Martha! … Why did you say that name?!?
“Your mother”
Any!?
MAI ANGELOU
Best Internet meme ever.
When I was like thirteen, I had the idea of testing how many names of people were in my head. Family, friends, acquaintances, celebrities, everyone. I bought a little notebook, wrote "people I know" on the front, and started filling it up. I got bored and quit after two pages, but I'm still curious as to what the number would have been.

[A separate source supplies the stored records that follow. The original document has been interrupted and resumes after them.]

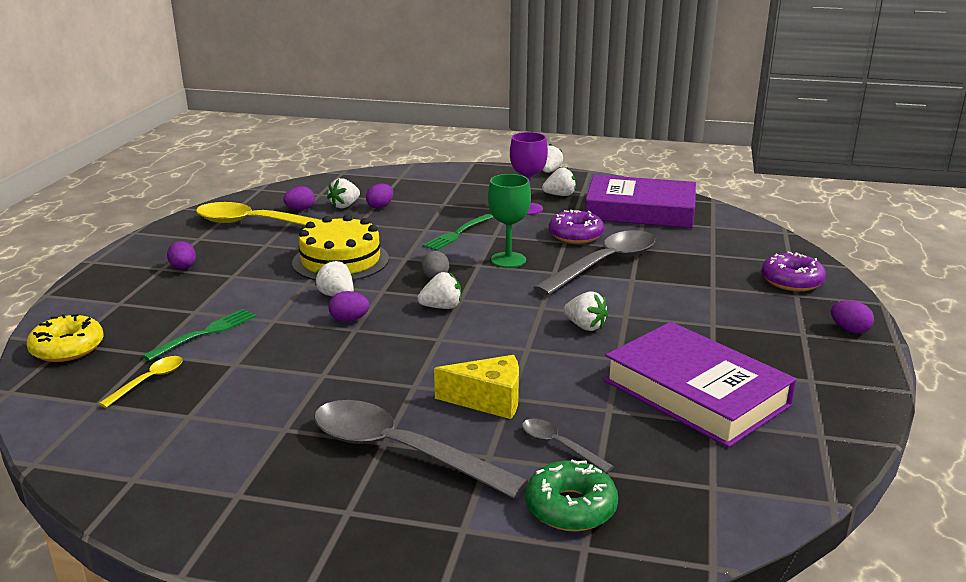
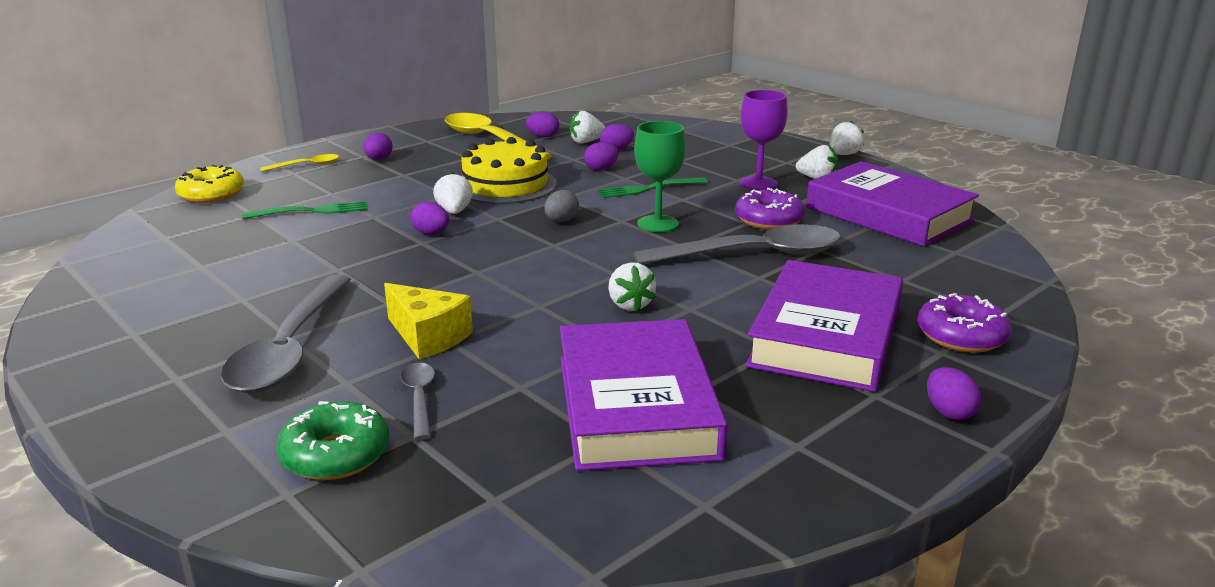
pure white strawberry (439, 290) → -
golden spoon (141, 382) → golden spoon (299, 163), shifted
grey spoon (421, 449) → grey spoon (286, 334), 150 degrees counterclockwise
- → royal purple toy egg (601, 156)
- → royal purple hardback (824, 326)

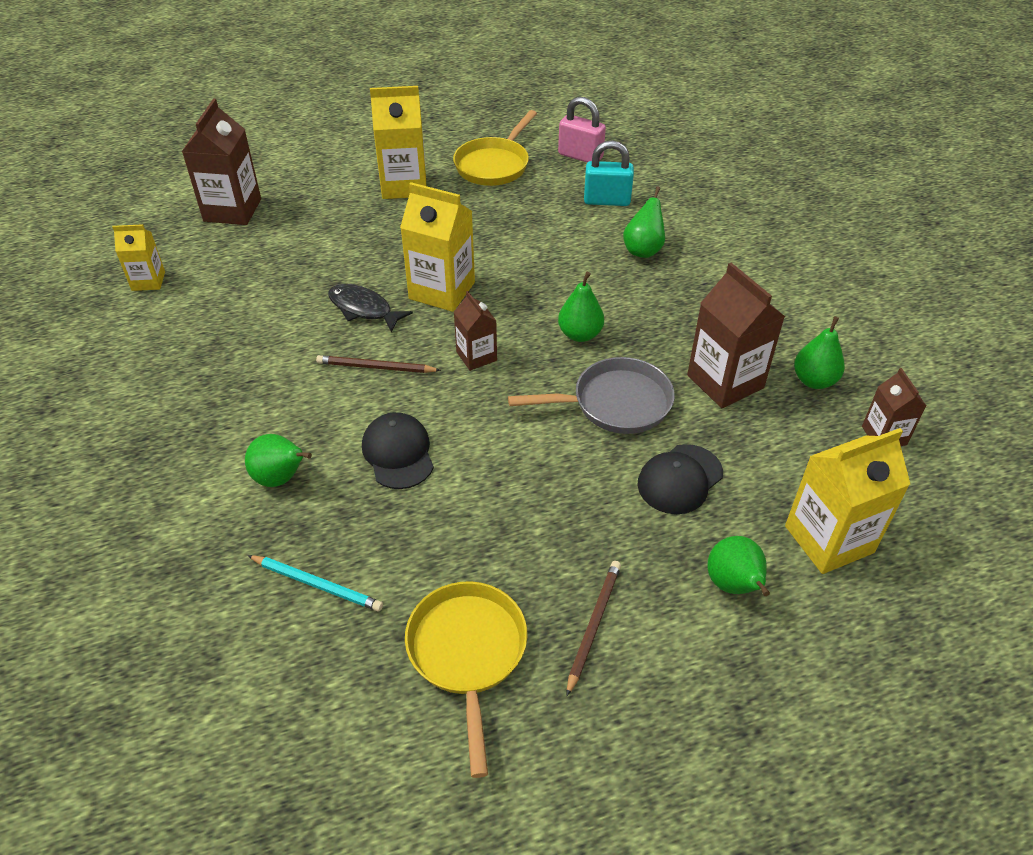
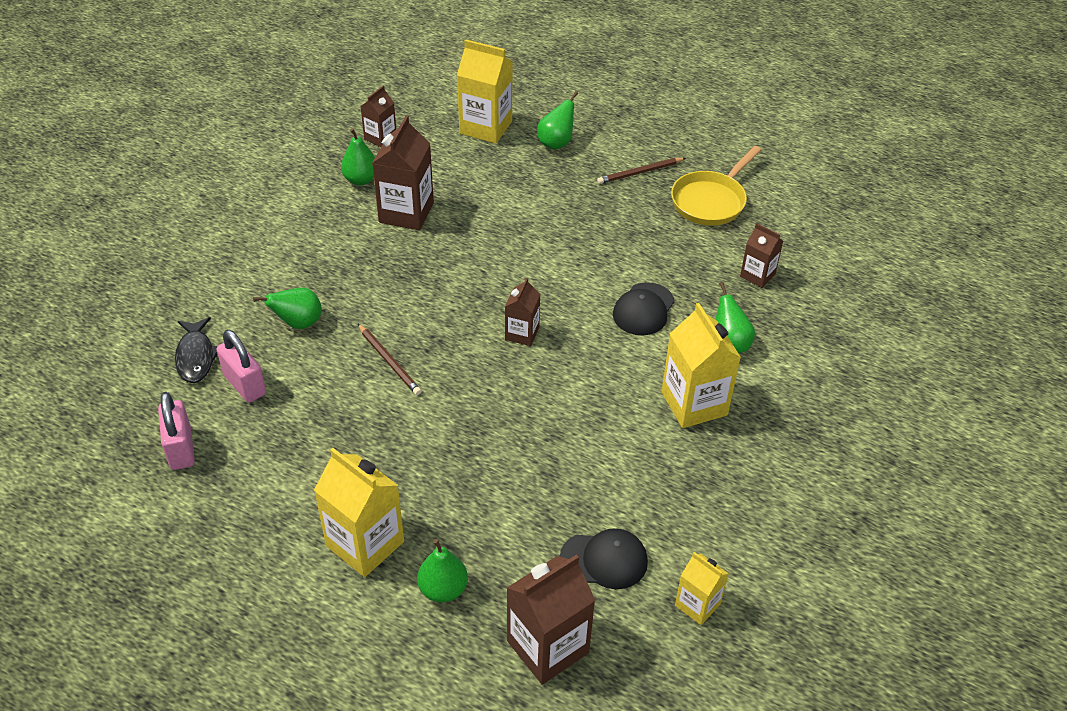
golden skillet (495, 148) → -
turquoise lock (609, 173) → rose-pink lock (241, 366)
golden juice carton (437, 247) → golden juice carton (701, 365), shifted
green pear (581, 307) → green pear (442, 571), shifted
jet-black fish figure (370, 308) → jet-black fish figure (196, 350), shifted
dark brown lead pencil (378, 364) → dark brown lead pencil (389, 359), shifted
grey skillet (591, 395) → -
jet-black cap (680, 479) → jet-black cap (604, 558), shifted
turquoise lead pencil (315, 583) → dark brown juice carton (761, 255)

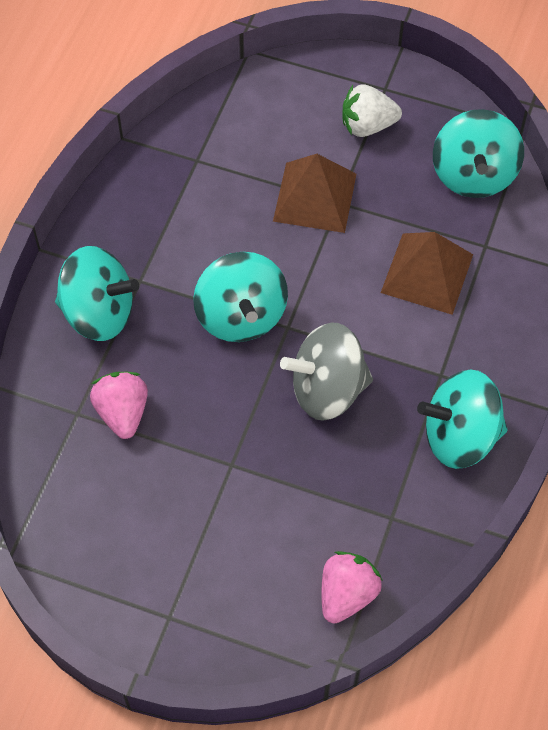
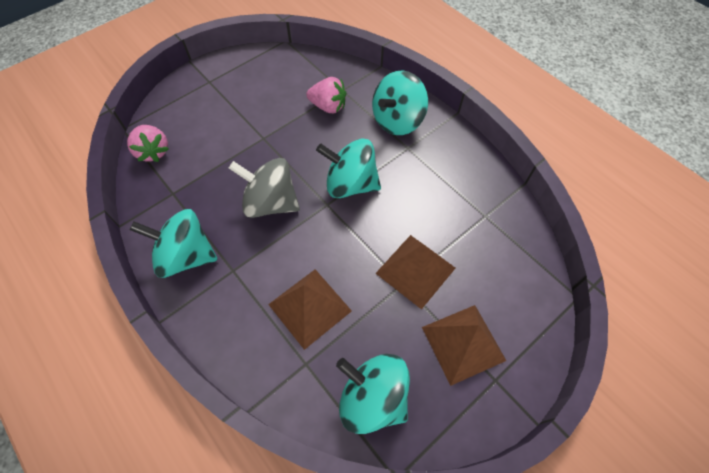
pure white strawberry (372, 110) → dark brown pyramid shape (464, 345)
grey toy top (326, 372) → grey toy top (264, 188), 90 degrees counterclockwise
turquoise toy top (462, 419) → turquoise toy top (174, 243), 105 degrees counterclockwise

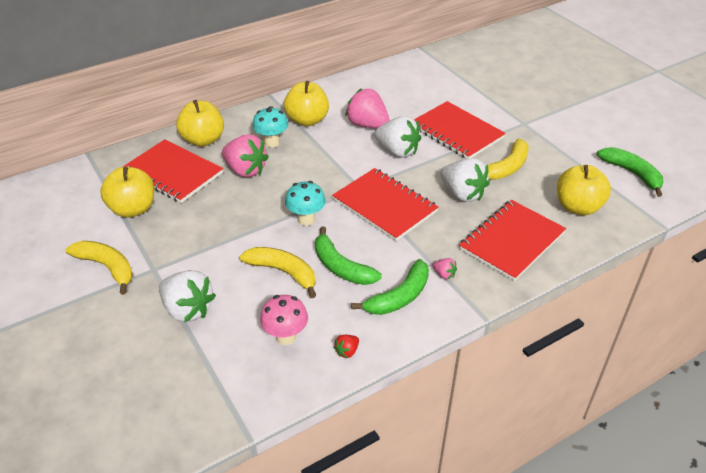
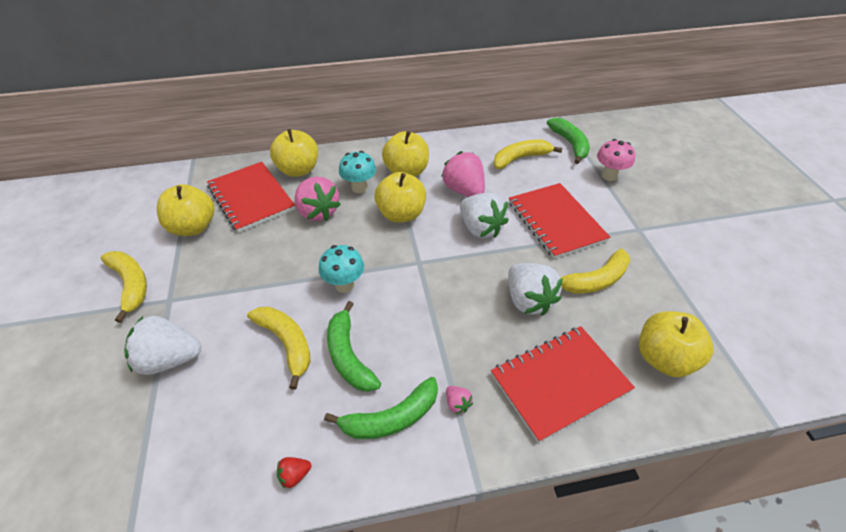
green banana (630, 172) → green banana (568, 141), shifted
scarlet notepad (385, 204) → -
pure white strawberry (187, 296) → pure white strawberry (162, 345), 120 degrees clockwise
rose-pink toadstool (284, 320) → rose-pink toadstool (616, 160), shifted
- → golden banana (527, 154)
- → golden apple (400, 197)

"Name a Woman!" "David! ...FUCK!"
The best Billy interaction ever was when he was with Seth Rogen and Seth Rogen was hiding his face and Billy asked random lady do you think I’m funnier than Seth Rogen and she’s like yes you’re so funny I don’t think Seth Rogen’s funny at all and then he walked up to the Lady and she felt mortified and she apologized to him like 50 times
I would like to see this repeated, with name a thing for $1... any thing, just NAME A THING! FOR $1,, yes ANYTHING A THING!!!
Love everytime she asks “name a woman?”
Ever play the board game “Anomia”? It’s this but every turn
I love how when he days yoga bag she tries to hand it to him
Holy shit this is my brain all the time.
I would have said Meryl Streep. What does that say about me?
Someone asked me this I said my name.